* [YOUR ASSIGNMENT]:
All records are to be reproduced verbatim, with images omitted.

[INPUT RECORDS — start]

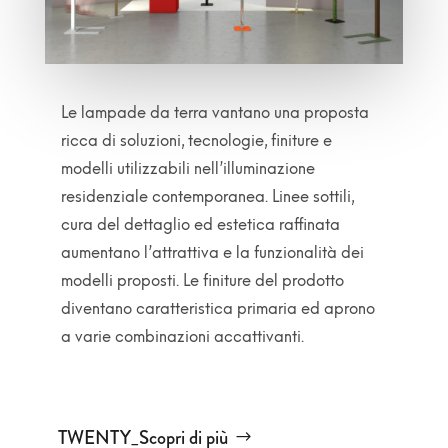
Le lampade da terra vantano una proposta
ricca di soluzioni, tecnologie, finiture e
modelli utilizzabili nell’illuminazione
residenziale contemporanea. Linee sottili,
cura del dettaglio ed estetica raffinata
aumentano l’attrattiva e la funzionalità dei
modelli proposti. Le finiture del prodotto
diventano caratteristica primaria ed aprono
a varie combinazioni accattivanti.
TWENTY_Scopri di più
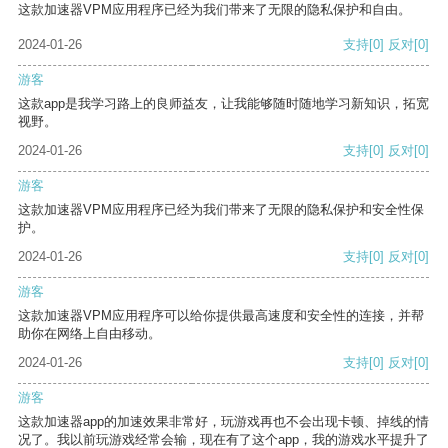
这款加速器VPM应用程序已经为我们带来了无限的隐私保护和自由。
2024-01-26
支持
[0]
反对
[0]
游客
这款app是我学习路上的良师益友，让我能够随时随地学习新知识，拓宽
视野。
2024-01-26
支持
[0]
反对
[0]
游客
这款加速器VPM应用程序已经为我们带来了无限的隐私保护和安全性保
护。
2024-01-26
支持
[0]
反对
[0]
游客
这款加速器VPM应用程序可以给你提供最高速度和安全性的连接，并帮
助你在网络上自由移动。
2024-01-26
支持
[0]
反对
[0]
游客
这款加速器app的加速效果非常好，玩游戏再也不会出现卡顿、掉线的情
况了。我以前玩游戏经常会输，现在有了这个app，我的游戏水平提升了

[INPUT RECORDS — finish]

* [EXERCISE RESPONSE]:
Le lampade da terra vantano una proposta
ricca di soluzioni, tecnologie, finiture e
modelli utilizzabili nell’illuminazione
residenziale contemporanea. Linee sottili,
cura del dettaglio ed estetica raffinata
aumentano l’attrattiva e la funzionalità dei
modelli proposti. Le finiture del prodotto
diventano caratteristica primaria ed aprono
a varie combinazioni accattivanti.
TWENTY_Scopri di più
这款加速器VPM应用程序已经为我们带来了无限的隐私保护和自由。
2024-01-26
支持
[0]
反对
[0]
游客
这款app是我学习路上的良师益友，让我能够随时随地学习新知识，拓宽
视野。
2024-01-26
支持
[0]
反对
[0]
游客
这款加速器VPM应用程序已经为我们带来了无限的隐私保护和安全性保
护。
2024-01-26
支持
[0]
反对
[0]
游客
这款加速器VPM应用程序可以给你提供最高速度和安全性的连接，并帮
助你在网络上自由移动。
2024-01-26
支持
[0]
反对
[0]
游客
这款加速器app的加速效果非常好，玩游戏再也不会出现卡顿、掉线的情
况了。我以前玩游戏经常会输，现在有了这个app，我的游戏水平提升了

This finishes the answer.